As we've noted several times before, Los Angeles Times Opinion Editor Tim Rutten hardly misses an opportunity to bash the Catholic Church. So imagine my shock and amazement when I picked up his Saturday column (1/30/09). Rutten rips a reported federal grand jury investigation of L.A. Cardinal Roger Mahony's handling of the abuse scandal as "frivolous" and "overreaching." (For the record, the archdiocese's attorney has said that he was told that Mahony is not a target of an inquiry.)
Did a wave of clarity and sanity suddenly overcome Rutten?
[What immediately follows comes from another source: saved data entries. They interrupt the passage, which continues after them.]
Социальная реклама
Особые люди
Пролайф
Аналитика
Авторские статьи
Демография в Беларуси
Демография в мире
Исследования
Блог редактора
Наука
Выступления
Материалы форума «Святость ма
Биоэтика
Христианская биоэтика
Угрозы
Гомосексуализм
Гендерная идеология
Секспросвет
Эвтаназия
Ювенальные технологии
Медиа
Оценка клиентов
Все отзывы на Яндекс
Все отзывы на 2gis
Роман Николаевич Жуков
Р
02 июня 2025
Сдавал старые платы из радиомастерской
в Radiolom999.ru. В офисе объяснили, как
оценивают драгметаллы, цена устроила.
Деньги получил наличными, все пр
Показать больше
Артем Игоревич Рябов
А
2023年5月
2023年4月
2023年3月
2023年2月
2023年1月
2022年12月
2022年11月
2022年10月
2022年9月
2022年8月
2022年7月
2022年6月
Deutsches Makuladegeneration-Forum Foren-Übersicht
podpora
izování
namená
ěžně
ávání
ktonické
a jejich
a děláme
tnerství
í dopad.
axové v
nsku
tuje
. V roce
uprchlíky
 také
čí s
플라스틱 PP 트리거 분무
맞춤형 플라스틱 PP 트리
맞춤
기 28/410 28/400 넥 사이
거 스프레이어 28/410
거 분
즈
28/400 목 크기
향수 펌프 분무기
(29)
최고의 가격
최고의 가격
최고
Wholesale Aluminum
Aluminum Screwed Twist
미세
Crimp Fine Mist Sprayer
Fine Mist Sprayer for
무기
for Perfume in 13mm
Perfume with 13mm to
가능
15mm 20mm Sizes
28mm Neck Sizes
Rather than bellowing the hysterical falsehoods that have often been aired in the Times and in the media in recent years, Rutten's must-read piece wipes away a number of myths. Rutten proclaims a number of very notable and important facts about the Church abuse narrative in Los Angeles:
"[E]very cleric who can be criminally prosecuted already has been by the [L.A.] county's district attorney."
"Mahony has imposed a zero-tolerance policy on abuse so stringent that it's regarded as a model for institutions that care for the young."
"So far, the grand jury has subpoenaed records on 22 former priests, two of whom are dead, according to sources at the U.S. attorney's office. All of the relevant information on their cases has been in the hands of county prosecutors for years."
And most notably, for those who say attorneys are "afraid" to prosecute Church officials out of fear that they'd be damaged politically:
"The legal acrimony between the D.A.'s office and the archdiocese over all this has been corrosive enough to eat through titanium alloy. If any sort of criminal obstruction had occurred, does anybody really think L.A. County Dist. Atty. Steve Cooley wouldn't have prosecuted?"
Are you listening, Doug McIntyre, John & Ken, John Manly, Gustavo Arellano, Al Rantel, Steve Lopez, and SNAP?
To Tim Rutten: Nice job … but an honest, level-headed assessment of the Los Angeles Catholic Church abuse scandal from the Times has been loooong overdue.